We have more Manufacturing Features in the top 20 (15) vs Biological (5). That said, we had more Manufacturing features to start with so, this could just be a class imbalance issue. … or maybe Manufacturing Processes have more impact than base Biological?
# Get top feature names
features <- as.data.frame(enetImp[["importance"]]) %>%
arrange(-Overall, ) %>%
rownames()
features <- features[1:20]
cmp_imp <- as.data.frame(x_outliers)[features]

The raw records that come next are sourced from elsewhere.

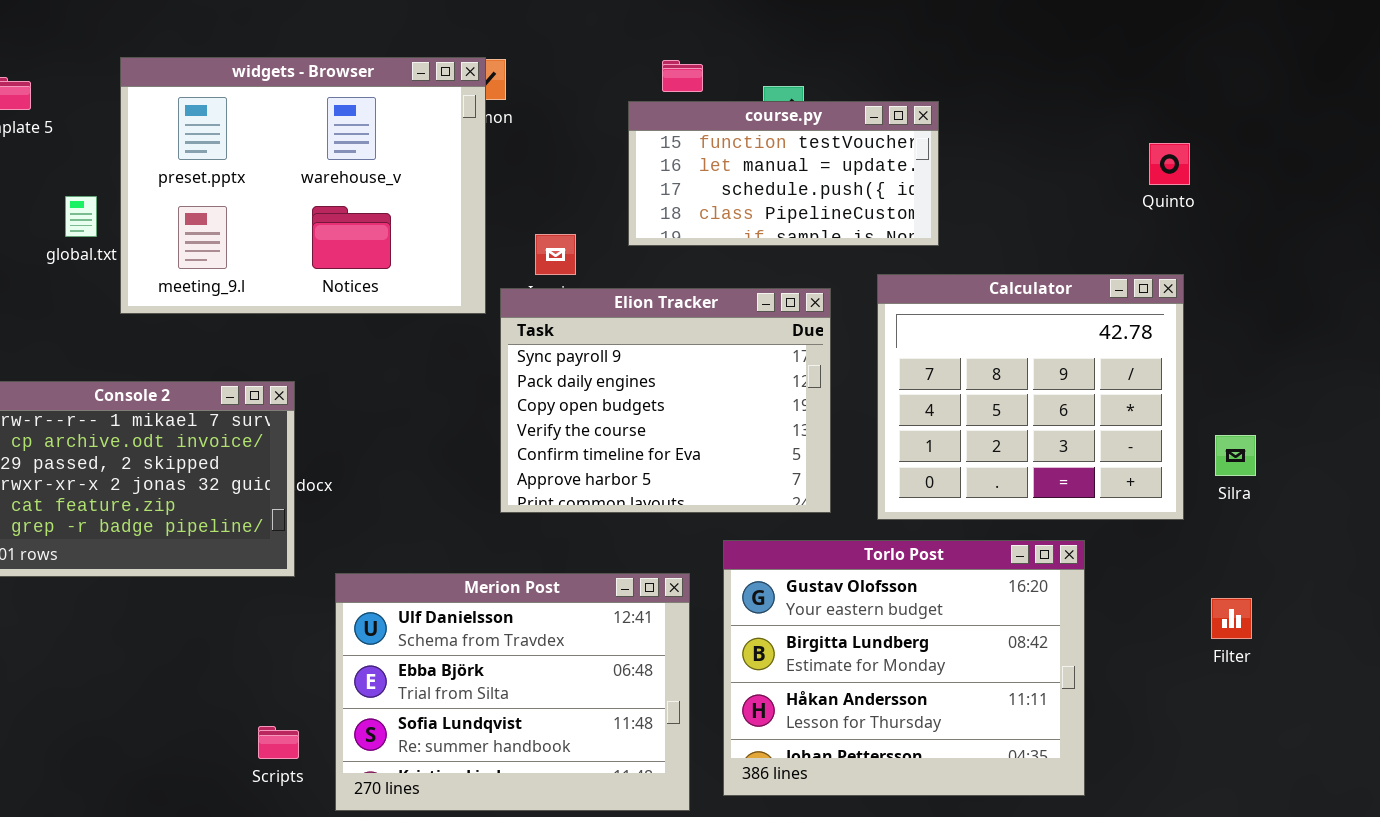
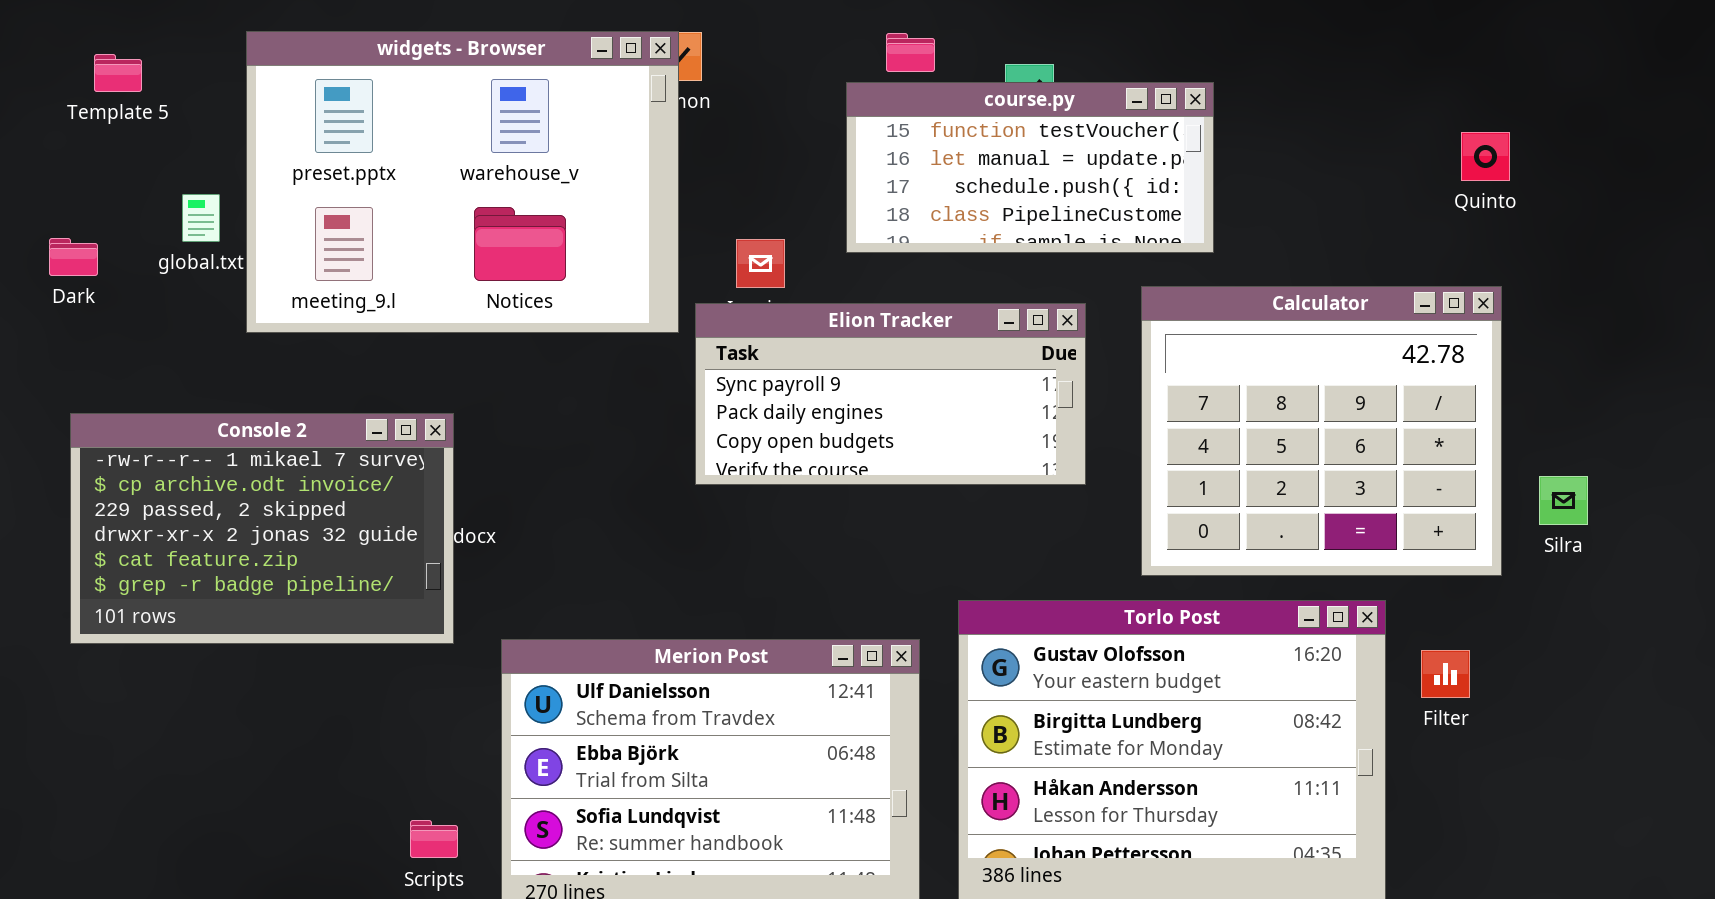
Elion Tracker: [500,288,831,513] -> [695,303,1086,485], resized
Filter: [1211,598,1252,639] -> [1421,650,1470,698], moved

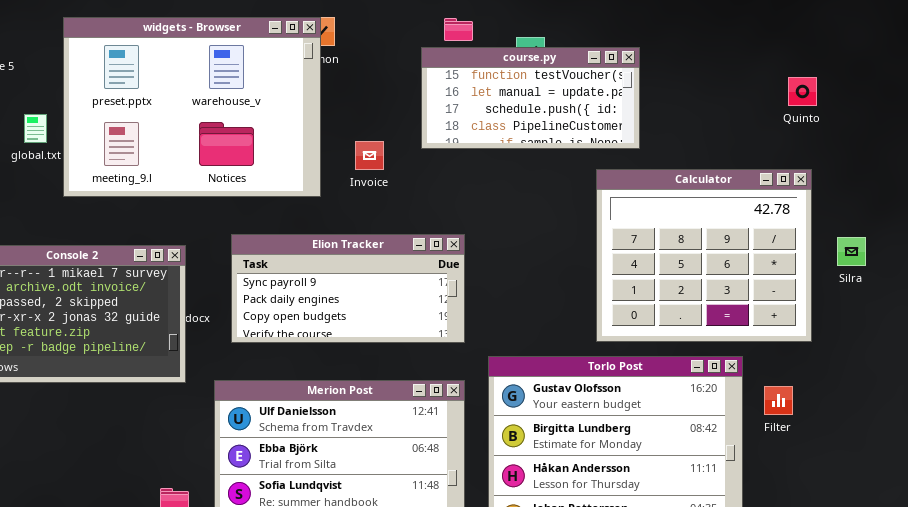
Elion Tracker: [695,303,1086,485] -> [231,234,465,343], moved
Silra: [1539,476,1588,525] -> [837,237,866,266], moved

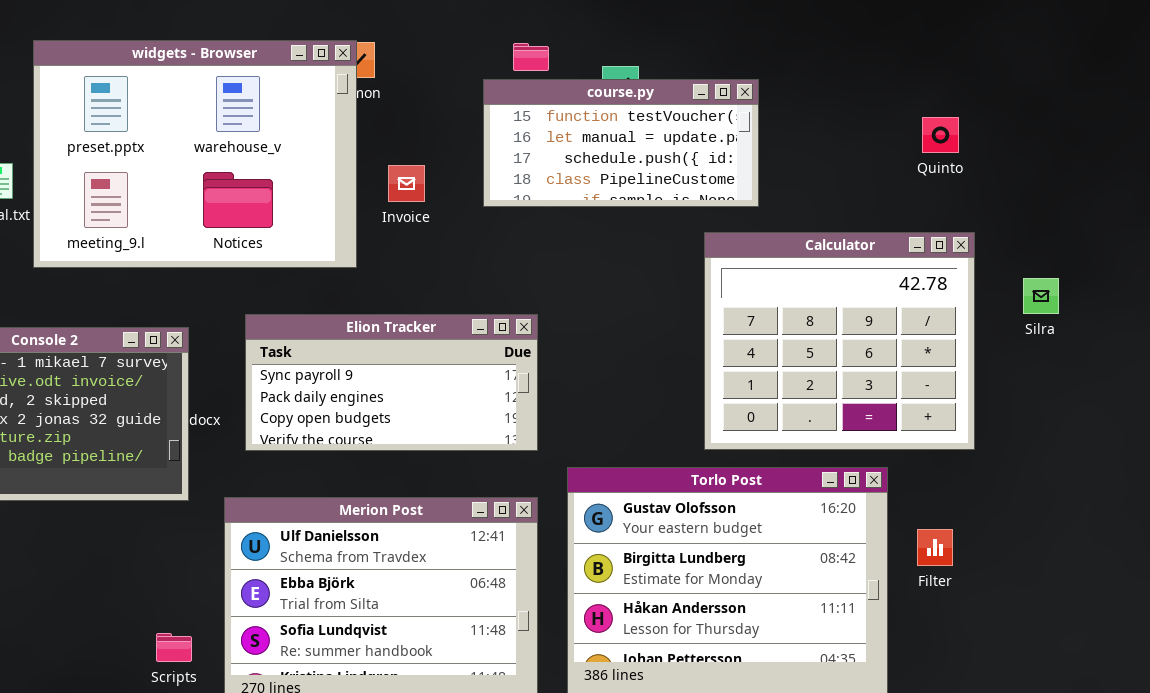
Quinto: [788,77,817,106] -> [922,117,959,153], moved
Invoice: [355,141,384,170] -> [388,165,425,202], moved
Silra: [837,237,866,266] -> [1023,278,1059,314], moved
Filter: [764,386,793,415] -> [917,529,953,566], moved

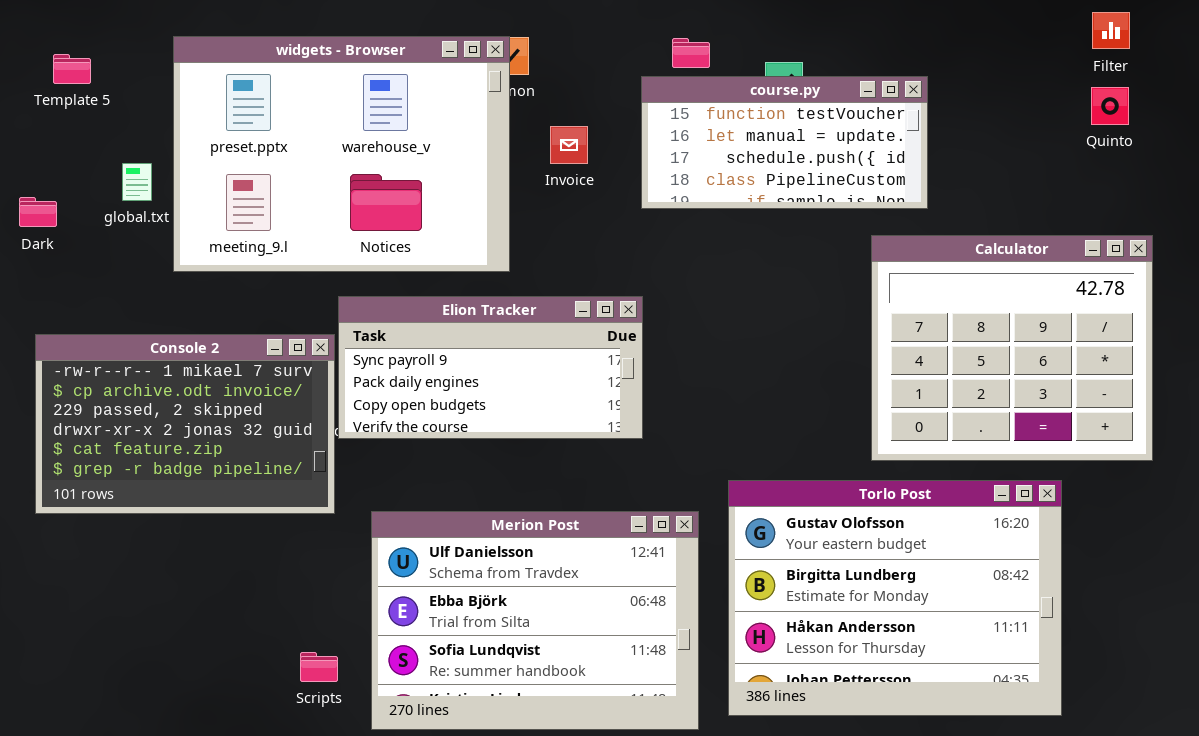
Quinto: [922,117,959,153] -> [1091,87,1129,125], moved
Invoice: [388,165,425,202] -> [550,126,588,164], moved
Elion Tracker: [245,314,538,451] -> [338,296,643,439], moved
Filter: [917,529,953,566] -> [1092,12,1130,49], moved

cmp_imp$Yield <- cmp$Yield
featurePlot(x = cmp_imp[features],
y = cmp_imp$Yield,
plot = "scatter",
type = c("p", 'smooth'),
span = .5,
pch = 20)# Show feature correlations/target by decreasing correlation
#stack(sort(cor(clean_df[,1], clean_df[,2:ncol(clean_df)])[,], decreasing=TRUE))Since we cannot affect Biological Features, we can ignore those for now. However, for the Manufacuring features, we can look for those that show a relationship and try altering our Manufacturing towards the more favorable values. At this point, we haven’t established causation, merely correlation. So, changing those values might not lead to improvements, however these are good candidates for exploration. I would setup experimets where we independently test changing each candidate Manufacturing feature with the strongest correlation and starting from the top of list (based on feature importance) to see if it’s a lever for improving yield. Note: Just because a variable appeared at the top of the feature importance doesn’t mean it is the lever that could have the most impact if changed … but it’s a good place to start and better than just randomly adjusting manufactuing levers.